Task details
Each entry is to be reproduced verbatim, and images are to be omitted.

Task data
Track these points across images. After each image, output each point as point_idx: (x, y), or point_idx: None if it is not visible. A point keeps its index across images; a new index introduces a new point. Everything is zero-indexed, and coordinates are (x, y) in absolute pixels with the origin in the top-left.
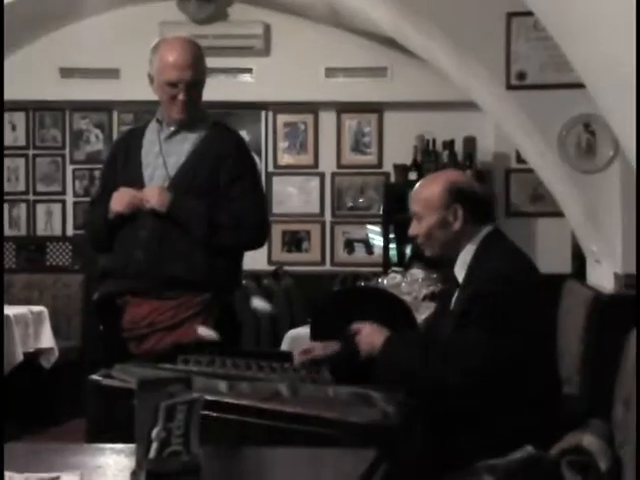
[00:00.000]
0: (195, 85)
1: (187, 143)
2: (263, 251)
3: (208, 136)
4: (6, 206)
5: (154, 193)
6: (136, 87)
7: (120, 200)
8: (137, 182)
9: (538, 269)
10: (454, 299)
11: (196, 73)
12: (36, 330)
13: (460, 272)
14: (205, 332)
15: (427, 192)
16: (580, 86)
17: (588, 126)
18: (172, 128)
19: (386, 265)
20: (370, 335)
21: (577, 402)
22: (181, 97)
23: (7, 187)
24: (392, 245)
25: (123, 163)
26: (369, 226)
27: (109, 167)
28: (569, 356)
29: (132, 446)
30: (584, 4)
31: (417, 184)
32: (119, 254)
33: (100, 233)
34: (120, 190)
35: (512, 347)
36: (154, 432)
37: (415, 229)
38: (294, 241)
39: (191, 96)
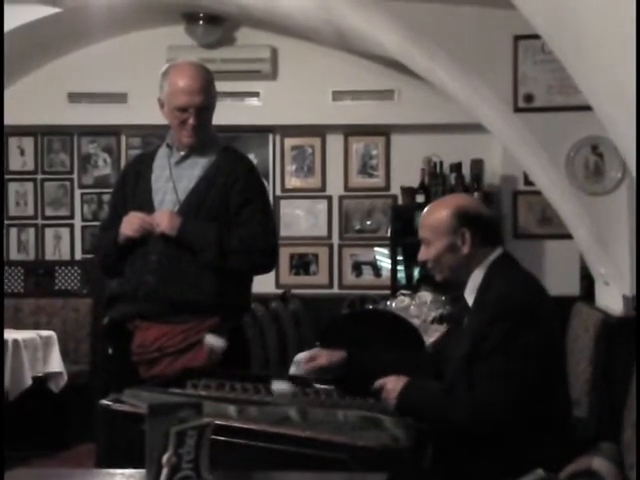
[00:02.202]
0: (205, 110)
1: (197, 168)
2: (271, 274)
3: (218, 161)
4: (15, 230)
5: (164, 217)
6: (144, 111)
7: (130, 224)
8: (147, 206)
9: (547, 292)
10: (465, 323)
11: (206, 98)
12: (45, 354)
13: (470, 296)
14: (213, 340)
15: (435, 217)
16: (587, 108)
17: (596, 148)
18: (182, 153)
19: (394, 288)
20: (391, 391)
21: (586, 425)
22: (191, 122)
23: (16, 211)
24: (400, 267)
25: (133, 187)
26: (377, 249)
27: (119, 192)
28: (578, 379)
29: (142, 471)
30: (591, 27)
31: (425, 209)
32: (129, 278)
33: (110, 257)
34: (130, 214)
35: (526, 374)
36: (164, 457)
37: (424, 254)
38: (302, 264)
39: (201, 121)
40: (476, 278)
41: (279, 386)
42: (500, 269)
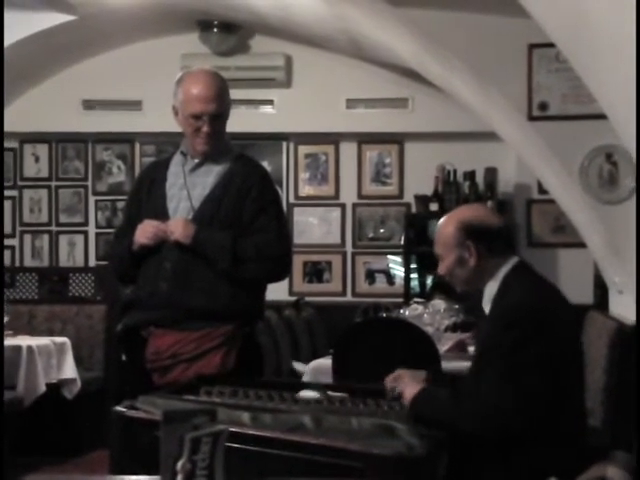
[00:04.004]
0: (219, 117)
1: (211, 175)
2: (284, 282)
3: (232, 168)
4: (29, 237)
5: (178, 225)
6: (158, 118)
7: (145, 232)
8: (162, 214)
9: (566, 300)
10: (480, 333)
11: (220, 106)
12: (59, 361)
13: (487, 306)
14: None
15: (442, 233)
16: (602, 117)
17: (610, 157)
18: (196, 160)
19: (407, 296)
20: (406, 396)
21: (601, 433)
22: (205, 129)
23: (30, 218)
24: (413, 275)
25: (147, 195)
26: (390, 257)
27: (133, 199)
28: (592, 387)
29: (156, 478)
30: (605, 36)
31: (437, 224)
32: (143, 285)
33: (125, 265)
34: (145, 222)
35: (535, 382)
36: (179, 464)
37: (440, 269)
38: (315, 272)
39: (215, 128)
40: (491, 288)
41: (306, 394)
42: (515, 278)
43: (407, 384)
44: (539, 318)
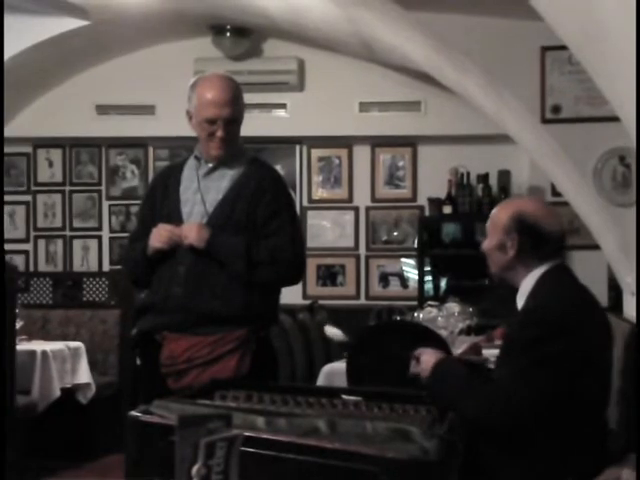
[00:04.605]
0: (233, 122)
1: (225, 180)
2: (298, 285)
3: (246, 173)
4: (43, 242)
5: (192, 229)
6: (171, 123)
7: (159, 236)
8: (176, 218)
9: (598, 307)
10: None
11: (234, 110)
12: (73, 366)
13: (520, 300)
14: None
15: (498, 213)
16: (615, 119)
17: (623, 159)
18: (210, 165)
19: (421, 299)
20: (426, 361)
21: (616, 436)
22: (219, 134)
23: (44, 223)
24: (427, 278)
25: (162, 199)
26: (404, 260)
27: (147, 204)
28: None
29: None
30: (618, 38)
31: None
32: (158, 290)
33: (139, 269)
34: (159, 226)
35: (552, 383)
36: (194, 469)
37: (484, 244)
38: (329, 275)
39: (229, 133)
40: (527, 284)
41: (331, 330)
42: (550, 279)
43: (429, 353)
44: (562, 321)
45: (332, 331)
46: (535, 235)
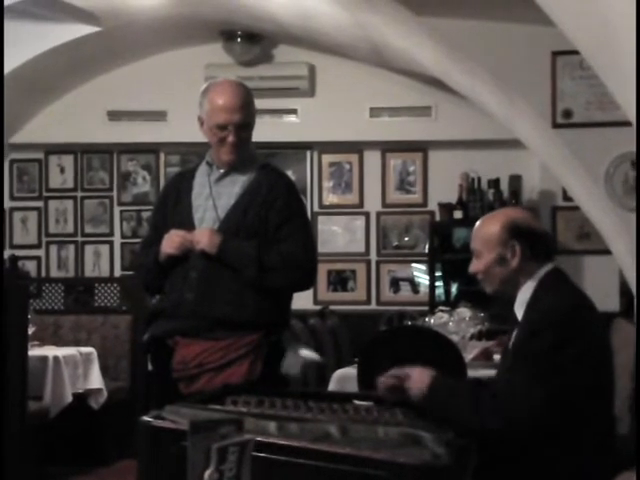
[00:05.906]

Your response
Track these points across images. After each image, output each point as point_idx: (x, y), or point_idx: None if it is not visible. A point keeps its index across images; a new index introduces a new point. Everything is zero-indexed, and coordinates are (x, y) in absolute pixels with the origin in the top-left.
[00:00.000]
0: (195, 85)
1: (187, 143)
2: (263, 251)
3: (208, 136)
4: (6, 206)
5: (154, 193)
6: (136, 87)
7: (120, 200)
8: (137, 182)
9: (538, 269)
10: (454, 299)
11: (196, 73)
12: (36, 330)
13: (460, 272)
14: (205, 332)
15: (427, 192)
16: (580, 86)
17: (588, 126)
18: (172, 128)
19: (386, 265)
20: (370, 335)
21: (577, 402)
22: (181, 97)
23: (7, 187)
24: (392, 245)
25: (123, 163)
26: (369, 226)
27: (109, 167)
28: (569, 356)
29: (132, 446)
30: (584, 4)
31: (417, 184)
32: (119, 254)
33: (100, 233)
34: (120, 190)
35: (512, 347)
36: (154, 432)
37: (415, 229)
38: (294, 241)
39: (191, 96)
[00:02.202]
0: (205, 110)
1: (197, 168)
2: (271, 274)
3: (218, 161)
4: (15, 230)
5: (164, 217)
6: (144, 111)
7: (130, 224)
8: (147, 206)
9: (547, 292)
10: (465, 323)
11: (206, 98)
12: (45, 354)
13: (470, 296)
14: (213, 340)
15: (435, 217)
16: (587, 108)
17: (596, 148)
18: (182, 153)
19: (394, 288)
20: (391, 391)
21: (586, 425)
22: (191, 122)
23: (16, 211)
24: (400, 267)
25: (133, 187)
26: (377, 249)
27: (119, 192)
28: (578, 379)
29: (142, 471)
30: (591, 27)
31: (425, 209)
32: (129, 278)
33: (110, 257)
34: (130, 214)
35: (526, 374)
36: (164, 457)
37: (424, 254)
38: (302, 264)
39: (201, 121)
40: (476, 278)
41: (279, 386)
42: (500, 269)
[00:04.004]
0: (219, 117)
1: (211, 175)
2: (284, 282)
3: (232, 168)
4: (29, 237)
5: (178, 225)
6: (158, 118)
7: (145, 232)
8: (162, 214)
9: (566, 300)
10: (480, 333)
11: (220, 106)
12: (59, 361)
13: (487, 306)
14: None
15: (442, 233)
16: (602, 117)
17: (610, 157)
18: (196, 160)
19: (407, 296)
20: (406, 396)
21: (601, 433)
22: (205, 129)
23: (30, 218)
24: (413, 275)
25: (147, 195)
26: (390, 257)
27: (133, 199)
28: (592, 387)
29: (156, 478)
30: (605, 36)
31: (437, 224)
32: (143, 285)
33: (125, 265)
34: (145, 222)
35: (535, 382)
36: (179, 464)
37: (440, 269)
38: (315, 272)
39: (215, 128)
40: (491, 288)
41: (306, 394)
42: (515, 278)
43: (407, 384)
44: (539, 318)
[00:04.605]
0: (233, 122)
1: (225, 180)
2: (298, 285)
3: (246, 173)
4: (43, 242)
5: (192, 229)
6: (171, 123)
7: (159, 236)
8: (176, 218)
9: (598, 307)
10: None
11: (234, 110)
12: (73, 366)
13: (520, 300)
14: None
15: (498, 213)
16: (615, 119)
17: (623, 159)
18: (210, 165)
19: (421, 299)
20: (426, 361)
21: (616, 436)
22: (219, 134)
23: (44, 223)
24: (427, 278)
25: (162, 199)
26: (404, 260)
27: (147, 204)
28: None
29: None
30: (618, 38)
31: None
32: (158, 290)
33: (139, 269)
34: (159, 226)
35: (552, 383)
36: (194, 469)
37: (484, 244)
38: (329, 275)
39: (229, 133)
40: (527, 284)
41: (331, 330)
42: (550, 279)
43: (429, 353)
44: (562, 321)
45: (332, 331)
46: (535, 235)
[00:05.906]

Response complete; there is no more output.